# Sever 2008 SBS



## msharper (Sep 3, 2009)

Hello! As I just signed up for this forum today I am not able to locate the answer to my question under this thread so I will ask it, forgive me if it has already been covered. I am using Windows Server 2008 Remote Work Place via the web. Once I connect from home and select a computer to use it then prompts me to allow the remote computer access the following resources on my computer, and the two options listed are Clipboard and Printers. 
 Now my problem is I make sure both are checked however when I go to print a project/job/document I do not see my local printer, nor will it just auto print to my local printer.

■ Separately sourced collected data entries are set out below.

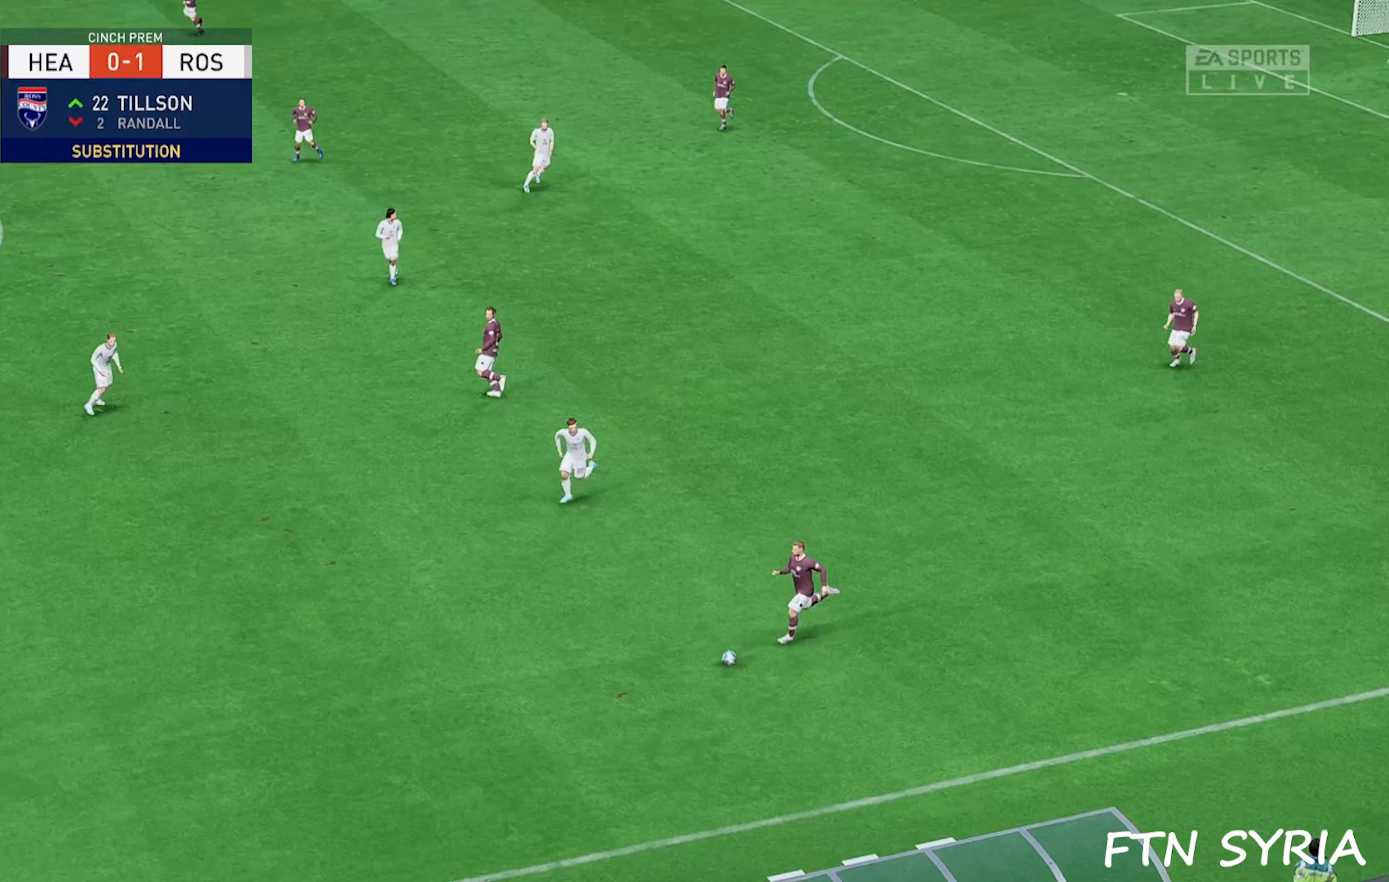
{"buttons": ["SQUARE"], "events": []}
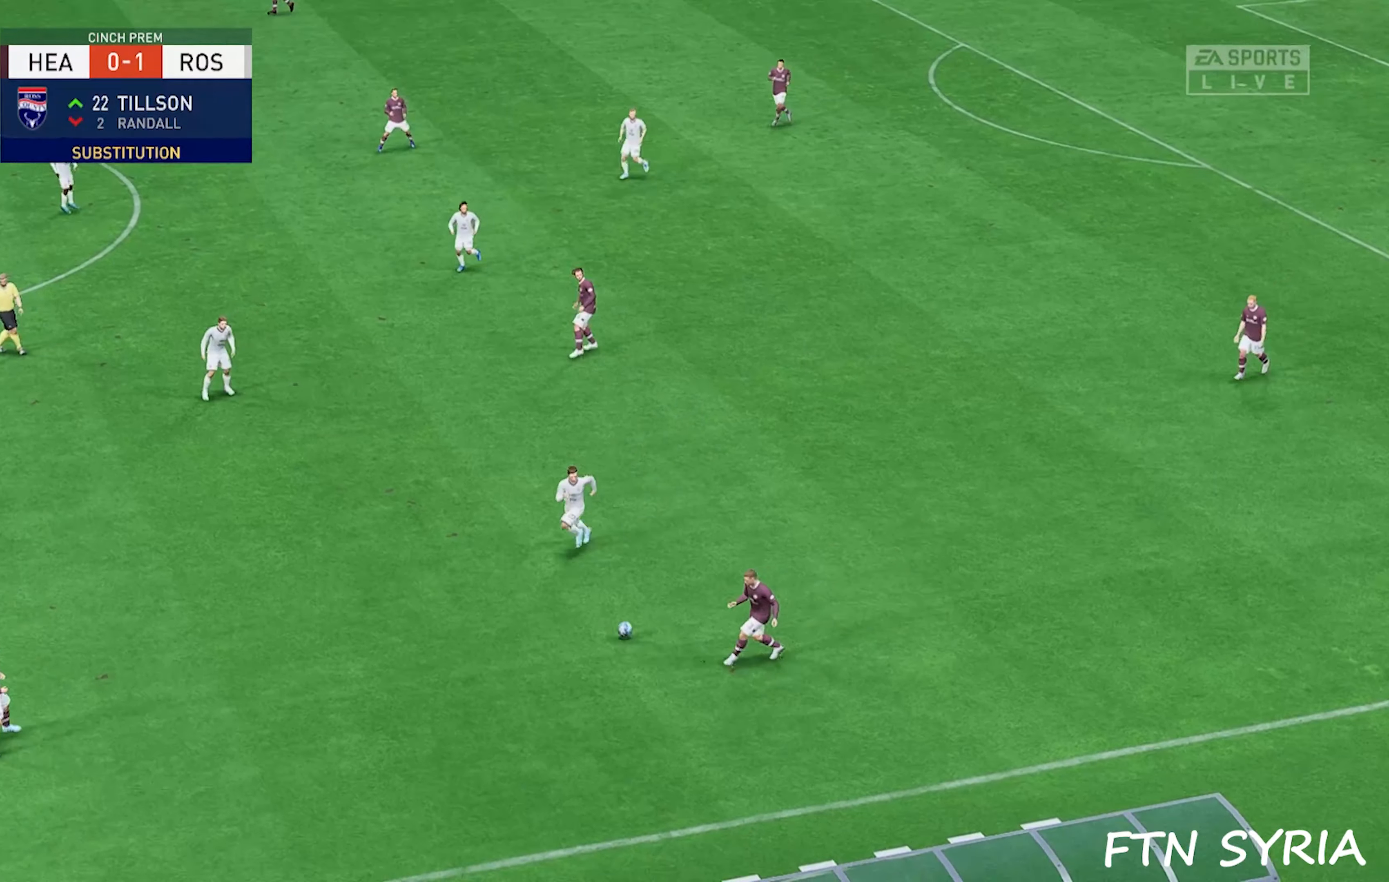
{"buttons": ["SQUARE"], "events": []}
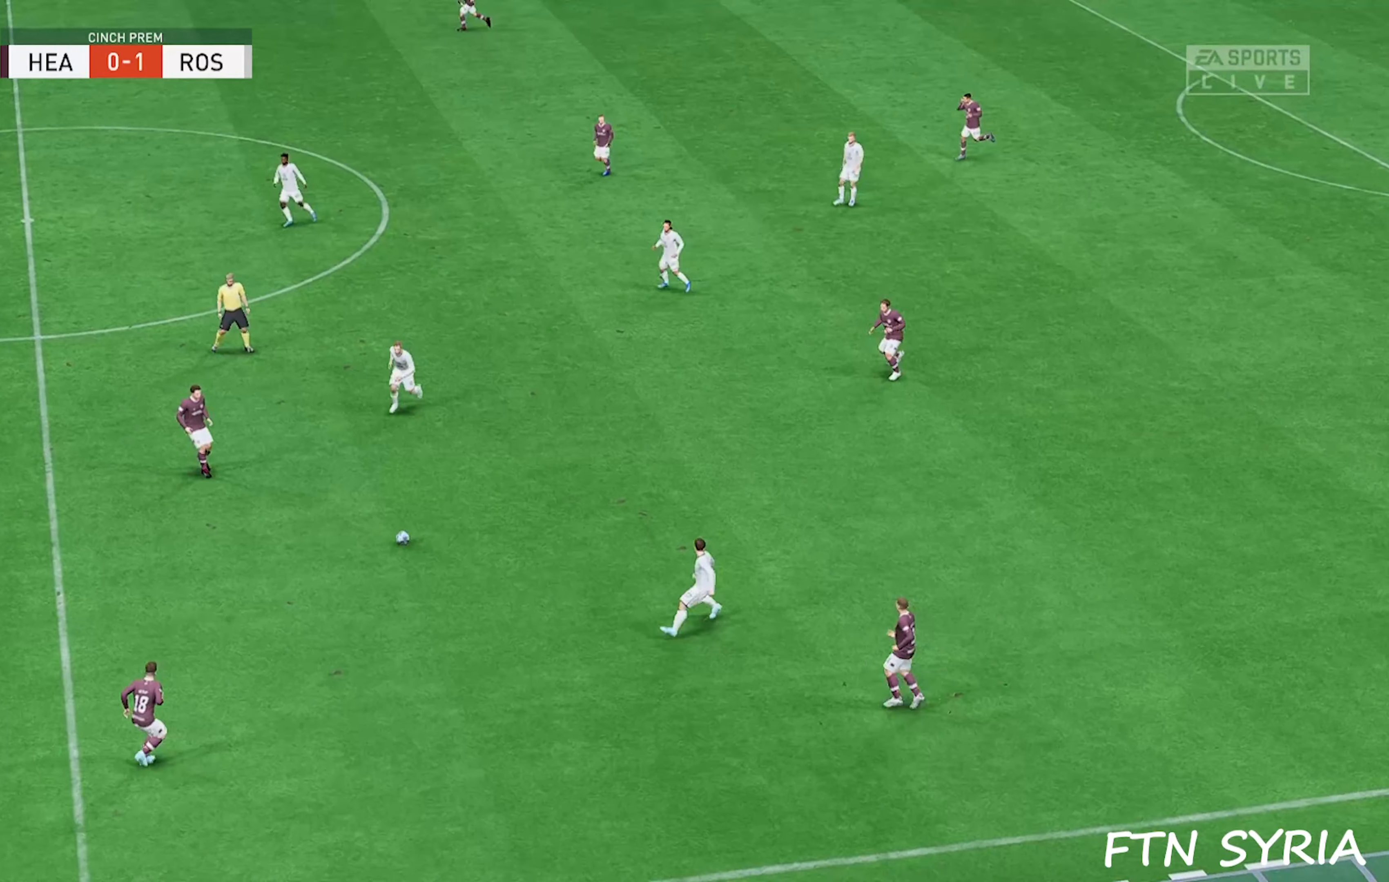
{"buttons": ["SQUARE"], "events": []}
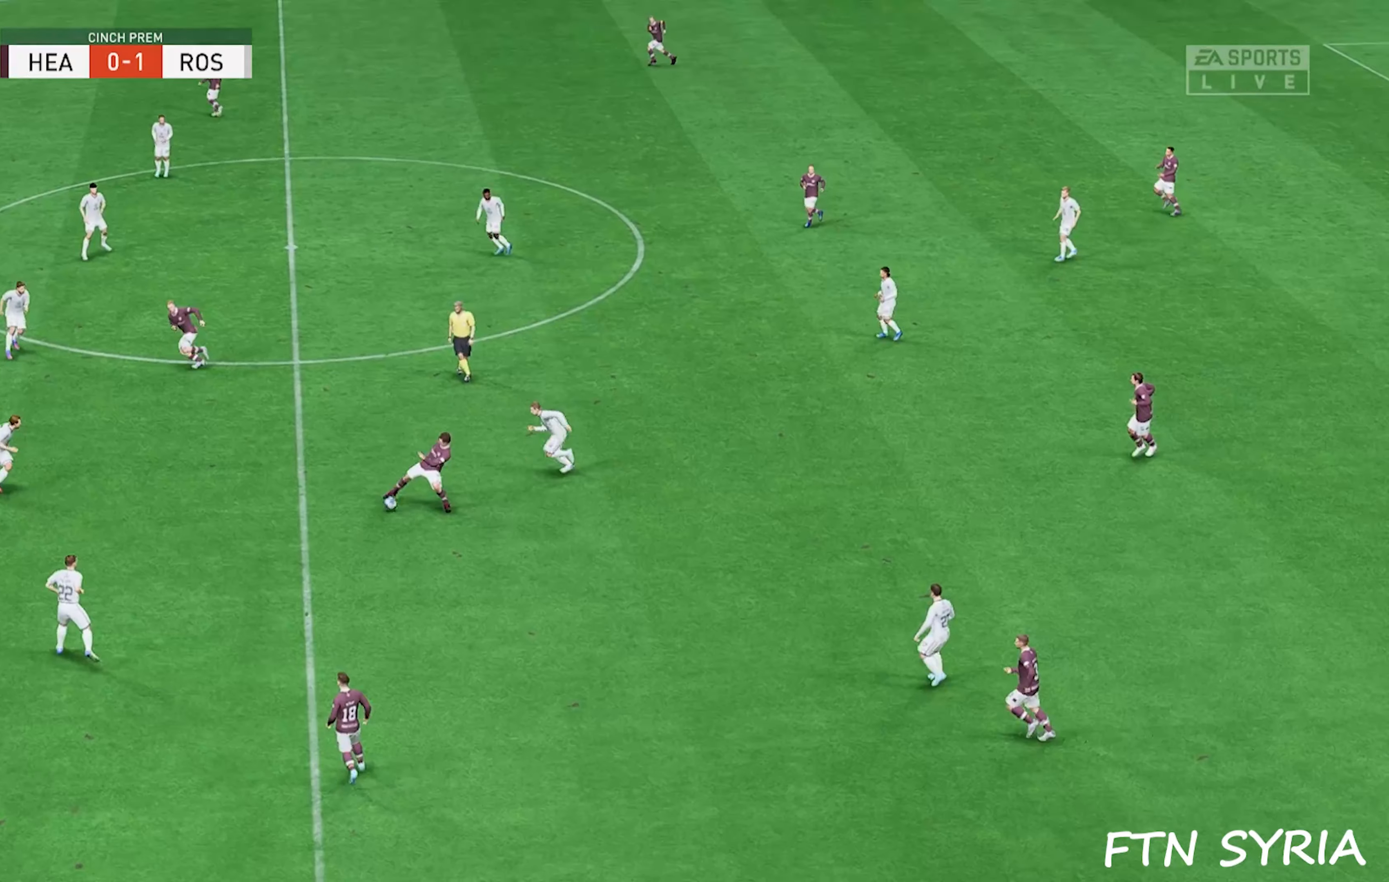
{"buttons": ["SQUARE"], "events": []}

If someone could be so kind and direct me it would be great. I have tried checking the help guide and it simply says to make sure I have checked the box for printers when connecting. Thank you!


----------



## srhoades (May 15, 2003)

You need to install the local printer drivers on the remote computer.


----------



## msharper (Sep 3, 2009)

That was the fix i needed, thank you so much for your help! Sorry seems i am not as smart as i thought. I over looked the basics..


----------



## msharper (Sep 3, 2009)

This problem has transformed into a new one. Now on the host computer when you hit print it will print however now it scrolls about 9 error messages- Remote Desktop Redirected….. Error printing. Any idea what would cause this, better any idea how to fix this?


----------